For continous-valued treatments or exposures:

• A nonparametric variable importance measure (NPVI): The effect of continous-valued exposure or treatment (the observed methylation at a target CpG site) on an outcome of interest is estimated, controlling for the observed methylation at all other CpG sites in the same neighborhood as the target (treatment) site, based on a parameter that compares values of the treatment against a reference value taken to be the null. In particular, the implementation provided is designed to assess the effect of differential methylation at the target CpG site on a (typically) phenotype-level outcome of interest (e.g., survival), in effect providing an nonparametric evaluation of the impact of methylation at the target site on said outcome.

In all cases, an estimator of the target parameter is constructed via targeted minimum loss-based estimation.

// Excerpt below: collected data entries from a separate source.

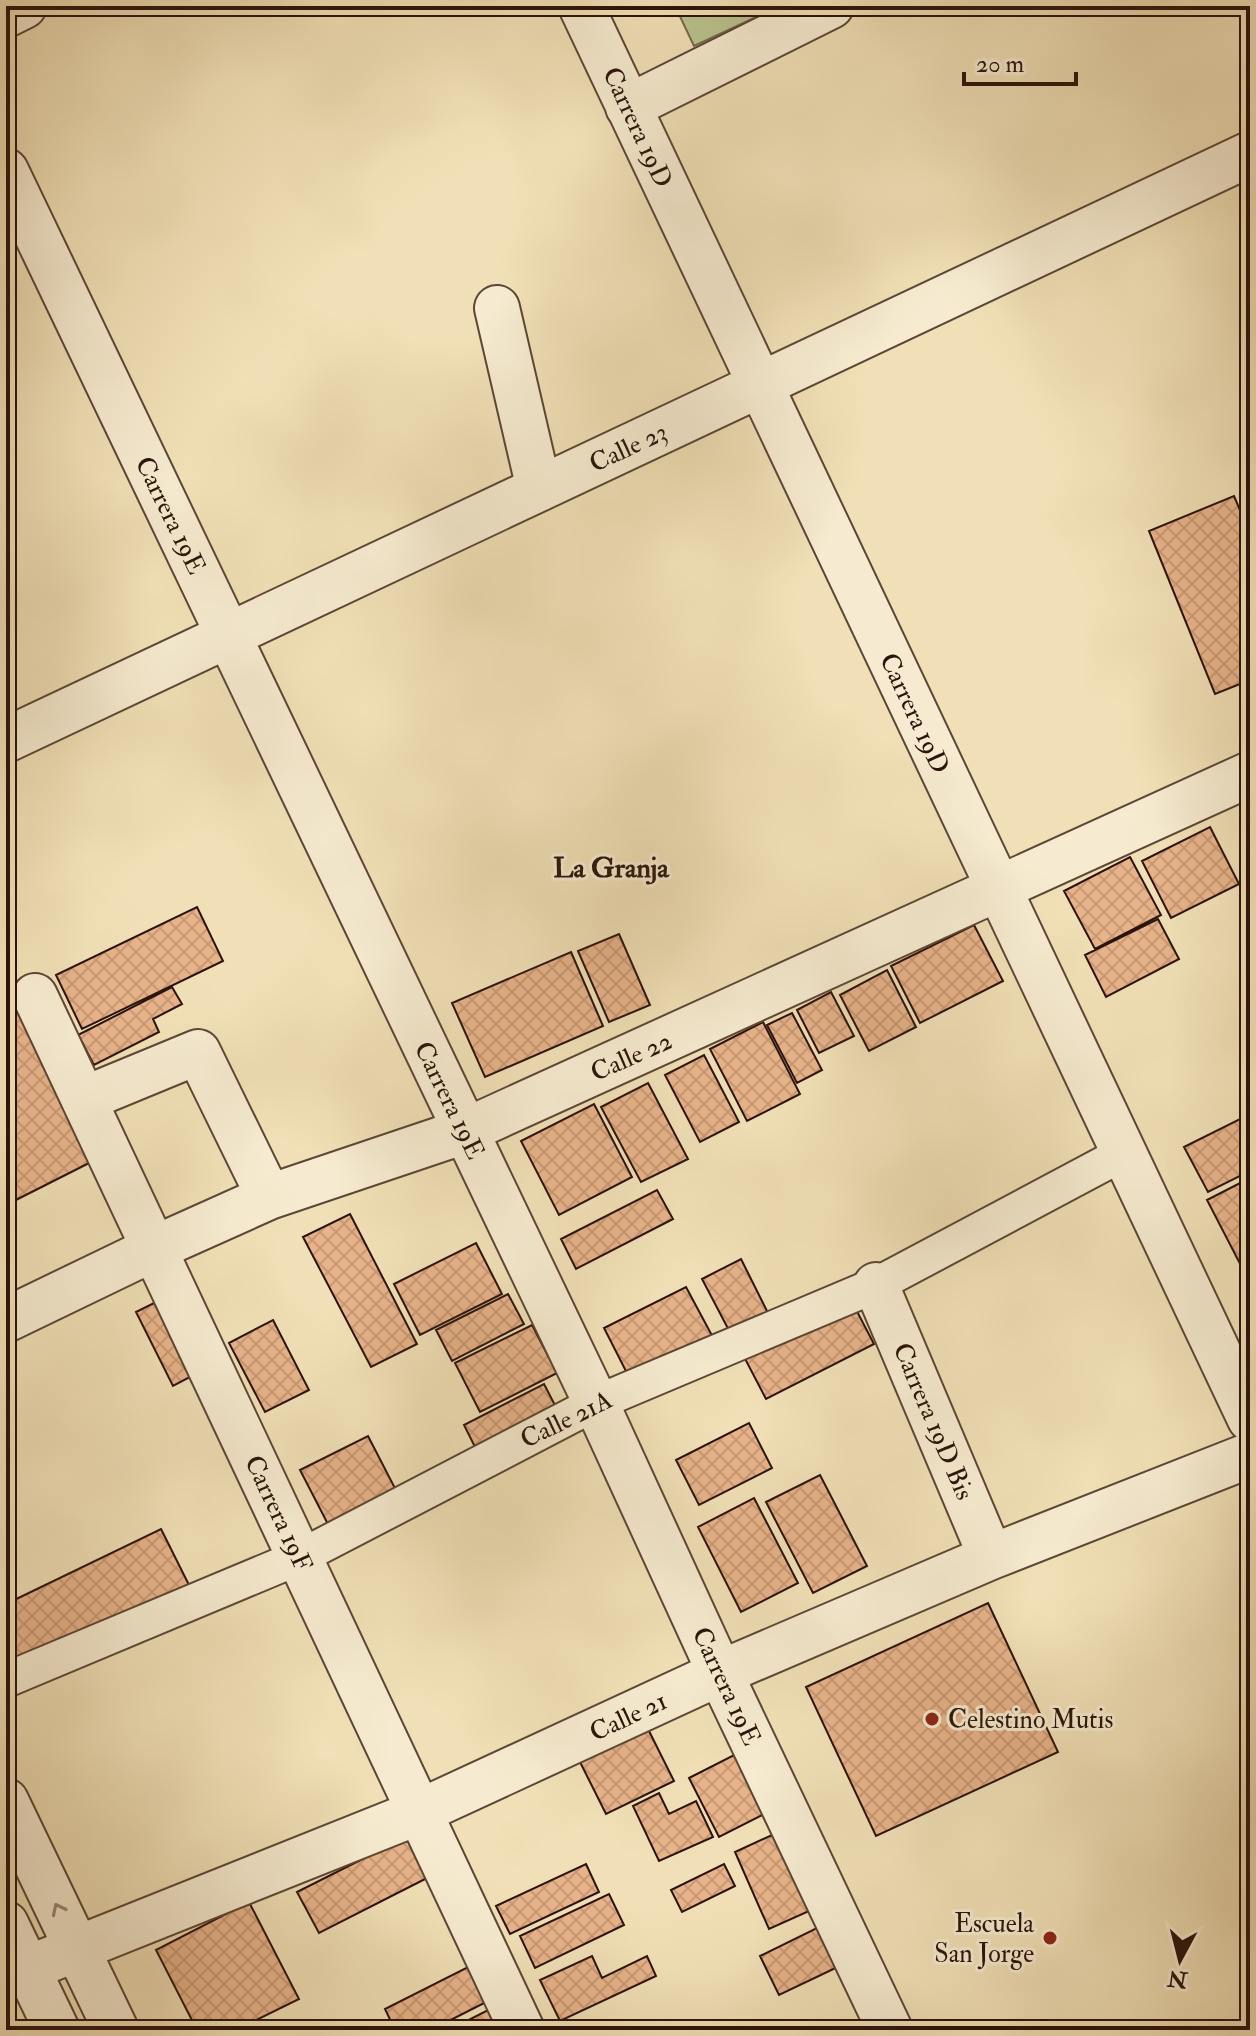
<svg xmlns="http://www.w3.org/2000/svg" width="1256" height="2036" viewBox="0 0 1256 2036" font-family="'IM FELL Double Pica',serif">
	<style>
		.grass { fill: #bac28e; stroke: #726a4c; stroke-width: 2 }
		.building { fill: url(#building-cross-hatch); stroke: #2a130a; stroke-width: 2 }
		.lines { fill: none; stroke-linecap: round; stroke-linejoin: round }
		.pedestrian-casing { stroke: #5c4635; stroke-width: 38 }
		.minor-casing { stroke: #5c4635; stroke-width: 48 }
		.tertiary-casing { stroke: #5c4635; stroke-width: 48 }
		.pedestrian { stroke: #f6ebd0; stroke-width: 34 }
		.minor { stroke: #f6ebd0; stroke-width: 44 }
		.tertiary { stroke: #f6ebd0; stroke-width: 44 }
		.oneway { stroke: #9a8a77 }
		.poi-dot { fill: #8f2418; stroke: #f6ebd0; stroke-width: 3 }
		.labels { text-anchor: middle; stroke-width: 6; stroke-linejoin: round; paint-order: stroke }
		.street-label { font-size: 26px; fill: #2a130a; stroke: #f6ebd0 }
		.poi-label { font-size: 26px; fill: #2a130a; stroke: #f6ebd0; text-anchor: start }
		.neighbourhood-label { font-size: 28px; font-weight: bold; fill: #2a130a; stroke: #f6ebd0 }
	</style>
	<defs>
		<pattern id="building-cross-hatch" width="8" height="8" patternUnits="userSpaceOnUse" patternTransform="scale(2)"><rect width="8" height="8" fill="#e8b389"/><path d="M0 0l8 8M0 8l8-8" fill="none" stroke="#c79975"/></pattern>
	</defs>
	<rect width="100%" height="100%" fill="#f1e0b7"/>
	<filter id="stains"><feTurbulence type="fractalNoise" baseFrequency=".0025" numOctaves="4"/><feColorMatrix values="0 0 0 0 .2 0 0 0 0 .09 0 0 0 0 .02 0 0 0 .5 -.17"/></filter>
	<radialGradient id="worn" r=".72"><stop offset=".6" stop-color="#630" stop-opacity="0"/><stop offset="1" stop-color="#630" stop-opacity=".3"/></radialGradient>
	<path class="grass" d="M 675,6 L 780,6 L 694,46 Z"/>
	<path class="building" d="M 1234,496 L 1250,534 L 1250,680 L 1215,694 L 1149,531 Z
		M 1210,827 L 1239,884 L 1171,918 L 1142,861 Z
		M 1130,857 L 1161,915 L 1095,949 L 1064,891 Z
		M 197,907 L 223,961 L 82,1029 L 56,975 Z
		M 1158,919 L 1179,959 L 1106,997 L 1085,955 Z
		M 974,925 L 1003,981 L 920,1023 L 891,966 Z
		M 619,934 L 650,1005 L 609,1022 L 578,951 Z
		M 571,952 L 603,1026 L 485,1077 L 452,1003 Z
		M 887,970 L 916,1027 L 869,1051 L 840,995 Z
		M 8,971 L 103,1156 L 6,1205 L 6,972 Z
		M 172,987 L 182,1004 L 153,1019 L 159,1032 L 94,1065 L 78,1035 Z
		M 831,992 L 854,1036 L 819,1053 L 797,1010 Z
		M 792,1013 L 822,1070 L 797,1083 L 767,1025 Z
		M 763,1022 L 800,1094 L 747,1121 L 710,1049 Z
		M 704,1055 L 739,1122 L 700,1142 L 665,1075 Z
		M 648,1083 L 688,1159 L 641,1182 L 601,1107 Z
		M 594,1104 L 632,1177 L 559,1215 L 521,1141 Z
		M 1250,1114 L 1250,1171 L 1208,1192 L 1184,1147 Z
		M 1250,1178 L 1250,1283 L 1207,1200 Z
		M 657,1190 L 673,1219 L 576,1269 L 561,1239 Z
		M 350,1214 L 417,1344 L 371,1367 L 303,1237 Z
		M 476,1243 L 502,1294 L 420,1335 L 394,1284 Z
		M 741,1259 L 773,1323 L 735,1342 L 702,1279 Z
		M 686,1287 L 716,1343 L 633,1385 L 604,1328 Z
		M 508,1294 L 524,1324 L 452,1361 L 436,1330 Z
		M 168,1296 L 205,1369 L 173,1386 L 136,1312 Z
		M 850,1298 L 874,1344 L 766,1399 L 742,1353 Z
		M 273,1320 L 309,1390 L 265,1412 L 229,1343 Z
		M 532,1325 L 557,1373 L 480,1412 L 455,1363 Z
		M 544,1384 L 560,1415 L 480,1457 L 464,1425 Z
		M 749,1423 L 772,1468 L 699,1505 L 676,1460 Z
		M 368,1436 L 400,1498 L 332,1532 L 300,1470 Z
		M 820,1475 L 867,1566 L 813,1593 L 766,1502 Z
		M 754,1498 L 798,1583 L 741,1612 L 698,1527 Z
		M 161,1529 L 191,1589 L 6,1678 L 6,1604 Z
		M 988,1603 L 1058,1752 L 876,1836 L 806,1687 Z
		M 648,1729 L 674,1781 L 606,1814 L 580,1762 Z
		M 738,1753 L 768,1812 L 719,1837 L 689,1778 Z
		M 659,1793 L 669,1814 L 696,1801 L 713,1837 L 659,1861 L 633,1806 Z
		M 783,1830 L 818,1907 L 769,1929 L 735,1852 Z
		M 412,1834 L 433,1875 L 319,1933 L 297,1892 Z
		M 586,1864 L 599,1892 L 510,1934 L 496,1906 Z
		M 724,1864 L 735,1886 L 682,1912 L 671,1890 Z
		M 609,1894 L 624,1925 L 535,1968 L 520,1936 Z
		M 249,1902 L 299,1999 L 236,2030 L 197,2030 L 156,1950 Z
		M 825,1924 L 844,1964 L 779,1995 L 760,1956 Z
		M 592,1956 L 602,1978 L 647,1956 L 656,1976 L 560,2021 L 540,1980 Z
		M 478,1962 L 496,1997 L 431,2030 L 395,2030 L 385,2009 Z
		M 492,2008 L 503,2030 L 449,2030 Z"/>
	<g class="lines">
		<g class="pedestrian-casing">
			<path id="pedestrian" d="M 6,1680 L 300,1557 L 596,1403 L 876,1285 L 1124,1153"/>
		</g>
		<g class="minor-casing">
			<path id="minor" d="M 581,6 L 1250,1419
				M 6,15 L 24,6
				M 628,107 L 831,6
				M 6,171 L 596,1403 L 720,1673 L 890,2030
				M 497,308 L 539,489
				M 6,740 L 1250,154
				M 35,996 L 522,2030
				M 84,1099 L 198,1052 L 269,1197
				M 876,1285 L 991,1557
				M 6,1320 L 153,1249 L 269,1197 L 465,1131 L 1250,774
				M 6,1977 L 419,1812 L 720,1673 L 991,1557 L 1250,1455"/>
		</g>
		<g class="tertiary-casing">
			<path id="tertiary" d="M 6,1801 L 116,2030
				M 6,1924 L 57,2030"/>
		</g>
		<use href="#pedestrian" class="pedestrian"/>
		<use href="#minor" class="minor"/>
		<use href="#tertiary" class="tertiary"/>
	</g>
	<defs><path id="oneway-chevron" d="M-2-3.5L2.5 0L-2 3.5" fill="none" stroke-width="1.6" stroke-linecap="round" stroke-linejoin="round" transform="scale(2)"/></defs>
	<use class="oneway" href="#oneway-chevron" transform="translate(58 1909) rotate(-116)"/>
	<g class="poi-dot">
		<circle cx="932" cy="1719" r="8"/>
		<circle cx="1050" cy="1938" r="8"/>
	</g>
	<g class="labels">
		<g class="street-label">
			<text transform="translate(638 127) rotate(65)" y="9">Carrera 19D</text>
			<text transform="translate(628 447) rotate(-25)" y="9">Calle 23</text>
			<text transform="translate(171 515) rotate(64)" y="9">Carrera 19E</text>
			<text transform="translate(915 713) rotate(65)" y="9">Carrera 19D</text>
			<text transform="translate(631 1056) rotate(-24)" y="9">Calle 22</text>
			<text transform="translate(450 1100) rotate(64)" y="9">Carrera 19E</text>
			<text transform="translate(566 1419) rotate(-26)" y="9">Calle 21A</text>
			<text transform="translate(934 1421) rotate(67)" y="9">Carrera 19D Bis</text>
			<text transform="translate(279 1513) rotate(65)" y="9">Carrera 19F</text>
			<text transform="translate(727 1686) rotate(65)" y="9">Carrera 19E</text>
			<text transform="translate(628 1716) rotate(-25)" y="9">Calle 21</text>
		</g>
		<g class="poi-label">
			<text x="948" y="1728">Celestino Mutis</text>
			<text x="1034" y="1932" text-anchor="end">Escuela<tspan x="1034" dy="30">San Jorge</tspan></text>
		</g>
		<g class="neighbourhood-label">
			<text x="611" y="877">La Granja</text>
		</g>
	</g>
	<rect width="1256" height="2036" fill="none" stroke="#f1e0b7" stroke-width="32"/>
	<rect x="8" y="8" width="1240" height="2020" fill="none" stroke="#2a130a" stroke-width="4"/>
	<rect x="16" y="16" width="1224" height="2004" fill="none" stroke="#2a130a" stroke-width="2"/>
	<g transform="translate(1180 1960) rotate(187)" stroke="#f6ebd0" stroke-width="6" paint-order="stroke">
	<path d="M0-6L14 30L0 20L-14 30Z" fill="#2a130a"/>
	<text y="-12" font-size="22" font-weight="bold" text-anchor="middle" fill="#2a130a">N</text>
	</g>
	<path d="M964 72v12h112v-12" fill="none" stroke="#2a130a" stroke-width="4"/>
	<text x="976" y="72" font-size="24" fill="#2a130a" stroke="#f6ebd0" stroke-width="6" paint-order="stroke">20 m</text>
	<rect width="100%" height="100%" filter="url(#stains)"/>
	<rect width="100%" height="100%" fill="url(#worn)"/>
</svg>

These methods allow differential methylation effects to be quantified in a manner that is largely free of assumptions, especially of the variety exploited in parametric models. The statistical algorithm consists in several major steps:

1. Pre-screening of genomic sites is used to isolate a subset of sites for which there is cursory evidence of differential methylation. For the sake of computational feasibility, targeted minimum loss-based estimates of VIMs are computed only for this subset of sites. Several screening approaches are available, adapting core routines from the following R packages: limma, tmle.npvi.
2. Nonparametric VIMs are estimated for the specified parameter, currently adapting routines from the tmle.npvi and tmle R packages.
3. Since pre-screening is performed prior to estimating VIMs, we make use of a multiple testing correction uniquely suited to such settings. Due to the multiple testing nature of the estimation problem, a variant of the Benjamini & Hochberg procedure for controlling the False Discovery Rate (FDR) is applied. Specifically, we apply the modified marginal Benjamini & Hochberg step-up False Discovery Rate controlling procedure for multi-stage analyses (FDR-MSA).

## Installation

Install the most recent stable release from GitHub via devtools:

devtools::install_github("nhejazi/methyvim")

## Issues

If you encounter any bugs or have any specific feature requests, please file an issue.

## Contributions

It is our hope that methyvim will grow to be widely adopted as a tool for the nonparametric assessment of variable importance in studies of differential methylation. To that end, contributions are very welcome, though we ask that interested contributors consult our contribution guidelines prior to submitting a pull request.

## Citation

After using the methyvim R package, please cite the following:

    @article{hejazi2017methyvim,
doi = {},
url = {},
year  = {2017},
month = {},
publisher = {},
volume = {},
author = {Hejazi, Nima S and Hubbard, Alan E and {van der Laan}, Mark
J},
title = {methyvim: Targeted and model-free differential methylation
analysis in R},
journal = {}
}

The contents of this repository are distributed under the MIT license. See file LICENSE for details.